Bring to a simmer, then lower the heat to low. Add the squash to the simmering broth, and cook until desired tenderness, about 10 minutes. Remove the squash with a slotted spoon and set aside. Lower the heat to low and cover the pot.
While the broth is covered and simmering, take a large, heavy saucepan and melt 2 tablespoons of the margarine over medium heat. Add the onion and sauté until tender, about 3 minutes. Add the rice and stir well with the margarine.

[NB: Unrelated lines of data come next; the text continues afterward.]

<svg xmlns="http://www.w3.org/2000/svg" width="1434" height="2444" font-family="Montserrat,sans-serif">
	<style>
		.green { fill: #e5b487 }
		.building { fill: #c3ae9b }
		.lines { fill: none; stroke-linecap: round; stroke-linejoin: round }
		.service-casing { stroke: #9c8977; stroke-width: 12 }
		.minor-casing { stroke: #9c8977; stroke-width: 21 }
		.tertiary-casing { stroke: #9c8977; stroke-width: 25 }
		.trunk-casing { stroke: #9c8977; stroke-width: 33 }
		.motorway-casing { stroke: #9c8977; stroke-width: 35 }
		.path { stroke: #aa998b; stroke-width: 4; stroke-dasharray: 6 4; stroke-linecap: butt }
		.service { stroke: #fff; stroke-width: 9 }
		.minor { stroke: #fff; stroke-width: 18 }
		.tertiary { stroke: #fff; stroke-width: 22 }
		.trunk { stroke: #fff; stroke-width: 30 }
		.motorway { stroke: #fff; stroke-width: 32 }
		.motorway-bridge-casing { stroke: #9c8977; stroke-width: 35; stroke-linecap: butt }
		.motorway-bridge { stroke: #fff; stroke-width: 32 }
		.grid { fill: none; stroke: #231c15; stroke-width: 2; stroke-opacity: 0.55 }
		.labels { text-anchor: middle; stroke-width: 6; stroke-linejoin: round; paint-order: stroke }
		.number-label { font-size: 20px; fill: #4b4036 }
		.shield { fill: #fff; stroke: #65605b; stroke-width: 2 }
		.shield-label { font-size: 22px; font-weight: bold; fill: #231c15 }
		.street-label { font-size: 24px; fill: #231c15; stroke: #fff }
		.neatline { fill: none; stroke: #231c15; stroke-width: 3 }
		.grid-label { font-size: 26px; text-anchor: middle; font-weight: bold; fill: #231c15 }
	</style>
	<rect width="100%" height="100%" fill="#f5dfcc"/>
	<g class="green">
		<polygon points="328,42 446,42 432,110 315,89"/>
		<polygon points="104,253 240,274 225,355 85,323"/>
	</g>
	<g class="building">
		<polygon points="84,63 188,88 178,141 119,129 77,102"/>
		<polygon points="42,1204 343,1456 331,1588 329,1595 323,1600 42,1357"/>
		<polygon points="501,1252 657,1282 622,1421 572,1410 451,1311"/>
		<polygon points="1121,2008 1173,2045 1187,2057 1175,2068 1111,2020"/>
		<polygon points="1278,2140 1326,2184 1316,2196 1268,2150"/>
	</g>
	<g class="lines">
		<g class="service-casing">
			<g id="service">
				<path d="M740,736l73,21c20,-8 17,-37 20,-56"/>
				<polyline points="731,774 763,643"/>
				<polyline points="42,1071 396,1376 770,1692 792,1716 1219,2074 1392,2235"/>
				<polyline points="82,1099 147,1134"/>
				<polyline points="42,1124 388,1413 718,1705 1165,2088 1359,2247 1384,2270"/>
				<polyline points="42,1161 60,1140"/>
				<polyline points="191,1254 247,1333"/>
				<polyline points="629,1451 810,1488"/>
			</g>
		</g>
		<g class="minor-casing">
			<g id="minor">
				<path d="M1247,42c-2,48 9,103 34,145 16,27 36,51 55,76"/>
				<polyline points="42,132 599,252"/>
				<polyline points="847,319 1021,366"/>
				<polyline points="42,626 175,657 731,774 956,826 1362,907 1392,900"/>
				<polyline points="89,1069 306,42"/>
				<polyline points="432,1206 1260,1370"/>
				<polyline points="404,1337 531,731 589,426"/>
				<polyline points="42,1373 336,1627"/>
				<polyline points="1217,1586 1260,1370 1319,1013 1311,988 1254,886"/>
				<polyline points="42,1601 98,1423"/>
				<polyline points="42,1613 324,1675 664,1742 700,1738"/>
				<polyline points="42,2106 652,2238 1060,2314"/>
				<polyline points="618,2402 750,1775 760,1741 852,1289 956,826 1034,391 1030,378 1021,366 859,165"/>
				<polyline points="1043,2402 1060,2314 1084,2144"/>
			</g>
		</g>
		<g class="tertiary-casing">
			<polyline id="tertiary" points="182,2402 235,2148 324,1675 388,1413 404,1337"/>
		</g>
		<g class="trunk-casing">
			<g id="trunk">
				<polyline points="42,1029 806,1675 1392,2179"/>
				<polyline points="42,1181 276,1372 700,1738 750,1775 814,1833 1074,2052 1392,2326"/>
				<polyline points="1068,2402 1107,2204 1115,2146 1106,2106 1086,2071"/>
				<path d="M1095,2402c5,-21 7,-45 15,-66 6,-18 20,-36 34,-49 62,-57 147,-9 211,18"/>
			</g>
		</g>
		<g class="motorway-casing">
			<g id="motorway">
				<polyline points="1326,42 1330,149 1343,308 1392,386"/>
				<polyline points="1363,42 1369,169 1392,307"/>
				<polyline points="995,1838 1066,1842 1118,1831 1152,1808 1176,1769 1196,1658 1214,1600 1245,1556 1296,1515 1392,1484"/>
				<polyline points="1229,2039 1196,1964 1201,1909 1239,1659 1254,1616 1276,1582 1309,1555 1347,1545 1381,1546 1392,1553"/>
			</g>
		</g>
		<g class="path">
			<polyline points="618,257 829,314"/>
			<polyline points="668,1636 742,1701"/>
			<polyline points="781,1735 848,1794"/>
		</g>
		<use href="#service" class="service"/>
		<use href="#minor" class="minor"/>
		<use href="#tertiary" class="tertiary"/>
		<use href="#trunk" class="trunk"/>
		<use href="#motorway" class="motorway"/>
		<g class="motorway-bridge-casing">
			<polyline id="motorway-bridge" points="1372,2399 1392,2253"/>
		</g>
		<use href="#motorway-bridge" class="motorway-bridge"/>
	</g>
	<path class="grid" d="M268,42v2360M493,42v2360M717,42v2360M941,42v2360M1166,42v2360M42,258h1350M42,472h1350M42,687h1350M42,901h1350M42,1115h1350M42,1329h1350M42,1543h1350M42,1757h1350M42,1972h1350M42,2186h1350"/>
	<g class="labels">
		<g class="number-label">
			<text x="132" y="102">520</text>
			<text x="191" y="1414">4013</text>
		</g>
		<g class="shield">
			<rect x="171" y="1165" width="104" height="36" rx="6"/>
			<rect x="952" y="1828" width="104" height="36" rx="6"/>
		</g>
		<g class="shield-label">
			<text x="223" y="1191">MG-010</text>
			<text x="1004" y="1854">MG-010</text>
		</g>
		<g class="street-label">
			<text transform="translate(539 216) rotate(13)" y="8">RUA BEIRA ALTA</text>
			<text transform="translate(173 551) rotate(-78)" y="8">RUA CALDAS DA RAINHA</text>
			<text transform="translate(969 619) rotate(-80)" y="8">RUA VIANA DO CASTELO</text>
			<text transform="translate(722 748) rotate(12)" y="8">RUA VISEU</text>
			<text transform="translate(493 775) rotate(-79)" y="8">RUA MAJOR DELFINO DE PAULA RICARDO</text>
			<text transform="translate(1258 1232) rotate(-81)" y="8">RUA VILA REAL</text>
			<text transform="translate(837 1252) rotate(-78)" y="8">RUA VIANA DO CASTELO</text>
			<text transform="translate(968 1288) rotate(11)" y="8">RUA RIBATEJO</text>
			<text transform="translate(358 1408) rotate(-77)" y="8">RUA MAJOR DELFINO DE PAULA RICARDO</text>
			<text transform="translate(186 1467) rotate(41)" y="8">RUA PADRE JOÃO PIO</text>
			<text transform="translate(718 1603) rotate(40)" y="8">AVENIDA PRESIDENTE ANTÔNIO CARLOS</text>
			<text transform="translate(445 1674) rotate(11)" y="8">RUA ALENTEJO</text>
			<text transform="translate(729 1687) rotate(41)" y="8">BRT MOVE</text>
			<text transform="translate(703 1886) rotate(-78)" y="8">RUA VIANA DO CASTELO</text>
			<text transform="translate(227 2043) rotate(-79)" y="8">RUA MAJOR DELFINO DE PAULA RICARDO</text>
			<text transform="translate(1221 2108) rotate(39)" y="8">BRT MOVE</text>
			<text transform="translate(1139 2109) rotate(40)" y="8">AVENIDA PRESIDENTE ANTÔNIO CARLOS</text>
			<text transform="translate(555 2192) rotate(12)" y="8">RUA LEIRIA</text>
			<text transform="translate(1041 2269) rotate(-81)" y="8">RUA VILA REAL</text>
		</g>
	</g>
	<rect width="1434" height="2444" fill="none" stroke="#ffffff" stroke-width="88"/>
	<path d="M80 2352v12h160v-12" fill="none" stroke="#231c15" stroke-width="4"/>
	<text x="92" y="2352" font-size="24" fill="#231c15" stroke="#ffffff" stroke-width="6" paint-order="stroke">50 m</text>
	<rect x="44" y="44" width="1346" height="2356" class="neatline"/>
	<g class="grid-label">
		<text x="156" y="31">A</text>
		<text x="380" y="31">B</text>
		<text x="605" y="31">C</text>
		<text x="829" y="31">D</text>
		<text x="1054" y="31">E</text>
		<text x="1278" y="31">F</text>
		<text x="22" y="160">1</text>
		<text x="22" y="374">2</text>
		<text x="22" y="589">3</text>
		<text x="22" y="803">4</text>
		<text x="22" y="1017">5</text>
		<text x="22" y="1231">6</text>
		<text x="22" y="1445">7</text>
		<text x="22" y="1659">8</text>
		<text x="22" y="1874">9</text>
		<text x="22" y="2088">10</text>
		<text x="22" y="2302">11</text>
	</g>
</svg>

Add the wine and simmer until it has almost completely evaporated, about 3 minutes. Add 1⁄2 cup of the simmering broth and stir until almost completely absorbed, about 2 minutes. Continue cooking the rice, adding the broth 1⁄2 cup at a time, stirring constantly. Allow each addition of the broth to absorb before adding the next, until the rice is tender but still firm to the bite and the mixture is creamy, about 20 minutes total.
Discard the vanilla bean pod. Turn off the heat. Gently stir in the butternut squash, cheese, the remaining tablespoon of margarine, and the salt.
Transfer the risotto to a serving bowl and sprinkle with chives. Serve!